Type | Local Online News Site and Semiannual Newspaper |
---|---|
Founder(s) | Lydia Chavez |
Publisher | Lydia Chavez |
Editor | Laura Wenus |
Language | English and Spanish |
Headquarters | 2301 Mission Street, Suite 104 San Francisco, California, 94110 U.S. |
Circulation | 10,000 Semiannually |
Website | missionlocal.org |
Mission Local is a bilingual local independent online news site that also publishes a semiannual printed paper that covers the Mission District of San Francisco.
The Mission Local began as a hyperlocal project of UC Berkeley's Graduate School of Journalism, focusing on San Francisco's Mission District. As some of the mainstream newspapers in San Francisco were shrinking and downsizing, it was believed that local media sites might fill some of the holes in reporting that were being left. The new media site was in fact also a new experiment in hyperlocal journalism. With funding from the Ford Foundation, it was launched in 2008, purposely aimed at covering the underserved neighborhood of the Mission. Berkeley Professor Lydia Chavez was its founder. It is one of the few university projects that has been turned into a fully functioning community news site. Many young journalists have worked and trained at this media news site. And in 2009 it began translating all of its contents also into Spanish.
The Mission Local covers all of the news from the Mission District, trying to provide context to a story so a reader can get a full understanding of an issue or situation. And it has covered many stories on how gentrification is affecting the Latino community in the Mission, And it has even made attempts to lower the walls that often divide the Latino and tech community. It writes stories that are in-depth, multi-faceted, and often issue-oriented. And it has done investigative pieces, one that led to a change in citywide restaurant policy. It is grassroots oriented in its daily news writing and covering of feature stories. And the news site has connected itself to social media, having a Facebook page, A Twitter account, and is on Instagram. The news site also updates its news stories, often several times a day.

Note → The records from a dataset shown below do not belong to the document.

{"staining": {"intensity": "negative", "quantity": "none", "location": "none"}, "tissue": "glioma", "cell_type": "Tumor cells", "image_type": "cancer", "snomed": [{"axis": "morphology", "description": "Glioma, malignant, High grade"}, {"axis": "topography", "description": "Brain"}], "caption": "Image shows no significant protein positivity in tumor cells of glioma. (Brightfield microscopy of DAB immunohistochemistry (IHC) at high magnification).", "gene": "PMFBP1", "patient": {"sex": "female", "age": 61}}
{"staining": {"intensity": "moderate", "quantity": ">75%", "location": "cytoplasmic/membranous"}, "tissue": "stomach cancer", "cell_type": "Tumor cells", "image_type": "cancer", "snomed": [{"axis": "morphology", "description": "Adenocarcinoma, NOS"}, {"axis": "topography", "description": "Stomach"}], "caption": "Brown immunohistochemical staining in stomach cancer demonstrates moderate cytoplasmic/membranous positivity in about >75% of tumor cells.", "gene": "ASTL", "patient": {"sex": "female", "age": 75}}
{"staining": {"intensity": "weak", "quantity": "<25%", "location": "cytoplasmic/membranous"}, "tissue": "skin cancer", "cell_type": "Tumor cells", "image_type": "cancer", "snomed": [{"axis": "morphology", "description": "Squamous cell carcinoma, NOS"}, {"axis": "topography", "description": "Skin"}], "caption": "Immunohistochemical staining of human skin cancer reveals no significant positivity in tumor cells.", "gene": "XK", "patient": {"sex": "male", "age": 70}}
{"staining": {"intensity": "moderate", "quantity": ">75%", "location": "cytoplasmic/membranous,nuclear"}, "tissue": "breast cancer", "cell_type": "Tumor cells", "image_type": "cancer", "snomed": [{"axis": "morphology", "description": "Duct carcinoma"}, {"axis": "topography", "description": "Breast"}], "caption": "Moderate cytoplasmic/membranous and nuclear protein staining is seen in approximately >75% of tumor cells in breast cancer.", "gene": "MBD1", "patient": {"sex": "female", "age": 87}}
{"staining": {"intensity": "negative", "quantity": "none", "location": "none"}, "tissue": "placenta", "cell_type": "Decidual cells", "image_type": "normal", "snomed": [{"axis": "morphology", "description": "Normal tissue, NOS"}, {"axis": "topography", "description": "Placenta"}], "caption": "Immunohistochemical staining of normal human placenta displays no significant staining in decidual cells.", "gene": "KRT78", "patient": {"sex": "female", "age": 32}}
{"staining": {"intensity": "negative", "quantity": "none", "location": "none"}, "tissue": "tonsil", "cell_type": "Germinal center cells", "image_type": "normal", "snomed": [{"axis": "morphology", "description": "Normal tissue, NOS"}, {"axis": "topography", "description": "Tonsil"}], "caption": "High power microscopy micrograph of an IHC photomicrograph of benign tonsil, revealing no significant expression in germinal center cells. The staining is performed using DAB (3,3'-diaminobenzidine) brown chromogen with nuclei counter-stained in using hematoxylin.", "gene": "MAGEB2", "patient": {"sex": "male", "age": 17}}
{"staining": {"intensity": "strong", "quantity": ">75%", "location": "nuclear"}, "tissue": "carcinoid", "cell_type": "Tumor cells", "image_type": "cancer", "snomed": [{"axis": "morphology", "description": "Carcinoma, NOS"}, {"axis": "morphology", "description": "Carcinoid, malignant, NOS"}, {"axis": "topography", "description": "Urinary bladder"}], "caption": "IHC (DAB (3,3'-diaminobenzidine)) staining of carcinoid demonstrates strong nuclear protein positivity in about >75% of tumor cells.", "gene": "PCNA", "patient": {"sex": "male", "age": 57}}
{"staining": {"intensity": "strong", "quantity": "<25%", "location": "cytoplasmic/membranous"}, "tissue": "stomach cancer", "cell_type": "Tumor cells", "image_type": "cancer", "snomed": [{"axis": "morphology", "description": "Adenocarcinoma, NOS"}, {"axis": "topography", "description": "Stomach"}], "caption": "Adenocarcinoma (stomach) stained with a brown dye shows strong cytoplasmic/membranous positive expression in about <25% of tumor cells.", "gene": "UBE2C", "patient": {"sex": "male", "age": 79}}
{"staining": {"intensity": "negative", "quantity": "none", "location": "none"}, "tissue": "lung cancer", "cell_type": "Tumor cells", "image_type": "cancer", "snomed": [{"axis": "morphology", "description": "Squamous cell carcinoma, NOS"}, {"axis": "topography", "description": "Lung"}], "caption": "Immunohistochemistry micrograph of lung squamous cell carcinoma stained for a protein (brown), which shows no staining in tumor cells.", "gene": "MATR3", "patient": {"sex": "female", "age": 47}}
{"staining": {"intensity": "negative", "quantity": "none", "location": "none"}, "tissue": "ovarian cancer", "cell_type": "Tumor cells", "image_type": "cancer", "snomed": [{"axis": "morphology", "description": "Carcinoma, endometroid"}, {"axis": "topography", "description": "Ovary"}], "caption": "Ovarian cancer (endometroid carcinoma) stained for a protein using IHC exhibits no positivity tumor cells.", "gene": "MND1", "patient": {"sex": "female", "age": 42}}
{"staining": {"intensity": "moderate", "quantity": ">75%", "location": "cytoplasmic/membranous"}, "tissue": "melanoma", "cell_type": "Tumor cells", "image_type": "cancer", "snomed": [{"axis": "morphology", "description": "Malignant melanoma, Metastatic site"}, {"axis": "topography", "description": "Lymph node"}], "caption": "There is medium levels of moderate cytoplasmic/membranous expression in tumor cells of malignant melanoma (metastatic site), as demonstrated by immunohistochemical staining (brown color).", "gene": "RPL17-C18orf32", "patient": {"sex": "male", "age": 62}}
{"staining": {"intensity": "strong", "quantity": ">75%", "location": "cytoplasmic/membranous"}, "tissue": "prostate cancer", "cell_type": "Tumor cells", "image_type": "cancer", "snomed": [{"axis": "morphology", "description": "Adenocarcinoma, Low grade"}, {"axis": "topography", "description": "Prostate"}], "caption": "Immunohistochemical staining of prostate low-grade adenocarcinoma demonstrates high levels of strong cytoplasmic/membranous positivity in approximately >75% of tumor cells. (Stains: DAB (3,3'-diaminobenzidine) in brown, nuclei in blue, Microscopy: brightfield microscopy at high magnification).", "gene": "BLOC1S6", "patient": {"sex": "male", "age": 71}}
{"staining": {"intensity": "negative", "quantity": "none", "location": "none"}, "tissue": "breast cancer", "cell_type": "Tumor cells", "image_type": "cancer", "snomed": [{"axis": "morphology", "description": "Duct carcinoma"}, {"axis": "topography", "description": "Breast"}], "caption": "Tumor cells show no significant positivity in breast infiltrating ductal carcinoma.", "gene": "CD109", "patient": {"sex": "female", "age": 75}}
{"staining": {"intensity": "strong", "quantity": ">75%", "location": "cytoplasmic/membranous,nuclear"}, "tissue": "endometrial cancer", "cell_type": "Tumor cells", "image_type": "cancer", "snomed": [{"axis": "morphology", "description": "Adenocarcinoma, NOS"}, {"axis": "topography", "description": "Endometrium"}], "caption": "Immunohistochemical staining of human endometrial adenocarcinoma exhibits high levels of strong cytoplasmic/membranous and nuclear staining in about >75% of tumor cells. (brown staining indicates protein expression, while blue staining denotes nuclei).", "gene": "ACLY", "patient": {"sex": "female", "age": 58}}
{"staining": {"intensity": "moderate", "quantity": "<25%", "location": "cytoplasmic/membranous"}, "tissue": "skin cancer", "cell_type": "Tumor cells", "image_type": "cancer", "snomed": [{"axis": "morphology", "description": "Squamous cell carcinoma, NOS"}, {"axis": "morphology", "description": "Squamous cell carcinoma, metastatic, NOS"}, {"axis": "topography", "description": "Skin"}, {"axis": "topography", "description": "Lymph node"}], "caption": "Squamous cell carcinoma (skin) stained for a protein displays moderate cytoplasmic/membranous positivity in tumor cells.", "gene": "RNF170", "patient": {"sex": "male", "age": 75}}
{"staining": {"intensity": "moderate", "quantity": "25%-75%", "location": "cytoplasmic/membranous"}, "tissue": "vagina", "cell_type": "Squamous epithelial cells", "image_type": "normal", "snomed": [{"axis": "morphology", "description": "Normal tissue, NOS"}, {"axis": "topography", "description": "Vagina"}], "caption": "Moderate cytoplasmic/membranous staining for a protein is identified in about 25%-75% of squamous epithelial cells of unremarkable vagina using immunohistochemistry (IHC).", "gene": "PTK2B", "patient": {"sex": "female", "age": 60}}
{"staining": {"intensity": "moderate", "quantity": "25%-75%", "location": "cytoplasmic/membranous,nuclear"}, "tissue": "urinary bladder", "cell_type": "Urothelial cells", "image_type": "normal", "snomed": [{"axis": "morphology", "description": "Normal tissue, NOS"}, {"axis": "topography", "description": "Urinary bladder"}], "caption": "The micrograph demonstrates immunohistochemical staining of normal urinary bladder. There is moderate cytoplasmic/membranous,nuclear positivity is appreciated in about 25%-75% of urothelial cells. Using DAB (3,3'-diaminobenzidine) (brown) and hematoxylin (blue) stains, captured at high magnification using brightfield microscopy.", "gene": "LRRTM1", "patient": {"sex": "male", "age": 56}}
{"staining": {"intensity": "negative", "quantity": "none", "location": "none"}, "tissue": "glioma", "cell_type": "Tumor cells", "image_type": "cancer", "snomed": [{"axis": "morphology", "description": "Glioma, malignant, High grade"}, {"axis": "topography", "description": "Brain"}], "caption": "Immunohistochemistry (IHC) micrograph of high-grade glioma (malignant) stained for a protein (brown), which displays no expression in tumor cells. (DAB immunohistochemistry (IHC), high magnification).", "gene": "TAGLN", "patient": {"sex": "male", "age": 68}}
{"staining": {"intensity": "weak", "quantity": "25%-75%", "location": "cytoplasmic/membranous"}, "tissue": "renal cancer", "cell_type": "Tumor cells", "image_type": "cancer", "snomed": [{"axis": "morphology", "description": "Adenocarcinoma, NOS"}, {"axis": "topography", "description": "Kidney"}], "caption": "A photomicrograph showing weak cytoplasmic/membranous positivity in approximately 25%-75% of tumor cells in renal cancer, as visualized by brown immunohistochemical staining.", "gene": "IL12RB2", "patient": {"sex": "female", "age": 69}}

In February 2014, it was announced by Edward Wasserman, the Dean of Berkeley's Graduate School of Journalism, that U.C. Berkeley would be disconnecting itself from Mission Local, seeing it now more as a business and "...something other than journalism education." Mission Local re-launched itself as a for-profit and independent local media site in the summer of 2014 under the executive editorship of Lydia Chavez. The online news site continues to experiment in trying to find a workable and sustainable model that can be financially sound while also producing quality local journalism.